Gym Style Back - One Arm Row pain question

Gibbee

Cathlete
Quick question... any one have any idea why on one arm dumbbell rows that my anterior delt (or at least that general area) hurts when I do the upwards movement? I can't identify anything I've done differently recently, but my right front shoulder hurts during the upward motion and a smidge on the downward. I've been doing Gym Styles for 3 weeks and use 20 lbs. on the rows. It's not enough to give up workout out, but it hurts enough at the time that I wonder if I've done something somewhere else along the line. Just curios!

TIA ~
Gibbee
 
I personally would add some rotator cuff exercises, it you are not already doing them. Our shoulders are really "delicate" so to speak, mine acts up sometimes, its usually towards the end of a set when the muscles are getting really tired.
Be sure to stretch this area alot too, I find that it really helps me. Also, if you are doing alot of pushups, this action can strain the shoulders, just be sure to stretch it out and do some rotator cuff exercises.Icing after exercise works for me as well.

How's that for a quick answer??:7 Hope it helped some.
 
I find the row to be kind of a tricky exercise. You really have to focus your back muscles - your arm and shoulder are just along for the ride.

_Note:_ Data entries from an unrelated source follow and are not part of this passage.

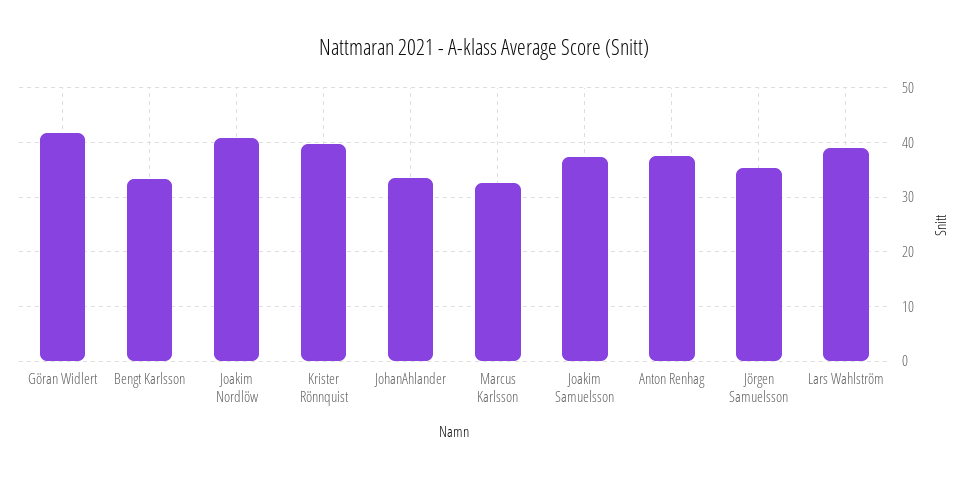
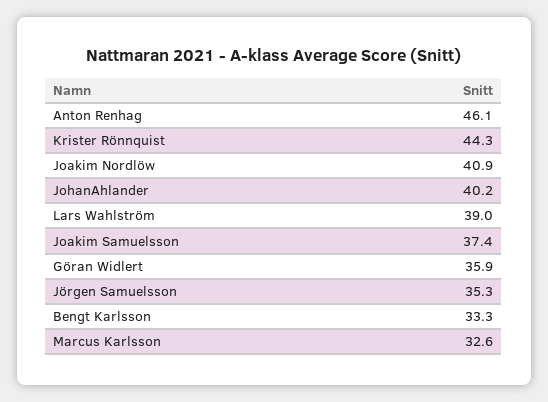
  {
-   "Göran Widlert": 42,
+   "Göran Widlert": 35.9,
    "Bengt Karlsson": 33.3,
    "Joakim Nordlöw": 40.9,
-   "Krister Rönnquist": 40,
+   "Krister Rönnquist": 44.3,
-   "JohanAhlander": 34,
+   "JohanAhlander": 40.2,
    "Marcus Karlsson": 32.6,
    "Joakim Samuelsson": 37.4,
-   "Anton Renhag": 38,
+   "Anton Renhag": 46.1,
    "Jörgen Samuelsson": 35.3,
    "Lars Wahlström": 39
  }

Now, I just simulated the move and the impression I get is that you are perhaps thrusting your shoulder forward in order to keep your arm next to your body during the lifting motion. IMO, this may mean your weight is too heavy if you're needing to bring your shoulder into the exercise to maintain good form.

I can't remember the brand name of them offhand, but there are 1 lb. magnetic things you can attach to your dumbbells so you can increase your weight in smaller increments. In other words, instead of going from 15 lbs. to 20, you can go to 16 or 17 first.

I also like the previous poster's advice re: warming up the rotator cuff.

Good luck!
 
Thanks for the tips - both of you. I will try lightening the weight and also doing more warm up and stretching. I usually only do 16 or 16 +14 of the pushups at the start but have tried to do 16 and 14 on the toes and then 12, 10, 8 on the knees. The push ups seems to bother my wrists/hands more than anything. I would guess I am not getting enough stretching and warm up - and while I can do the rows w/20 lbs. I probably ought to lighten up for a couple of rounds - and eliminate any of the forward stretch movement she does on the second set. Maybe all of that will help.

I'll give it shot! Thanks so much! :) I knew someone would have some ideas for me to try.
 
>I can't remember the brand name of them offhand, but there are
>1 lb. magnetic things you can attach to your dumbbells so you
>can increase your weight in smaller increments.


Platemates. They come in either 1 1/2 pound or 3/4 pound weights (to add 2.5# or 1.25# to dumbells if you put a pair on). They are a bit pricey, but well worth it, IMO. (You need to get two pairs--four total--to be able to use them on two dumbells at once).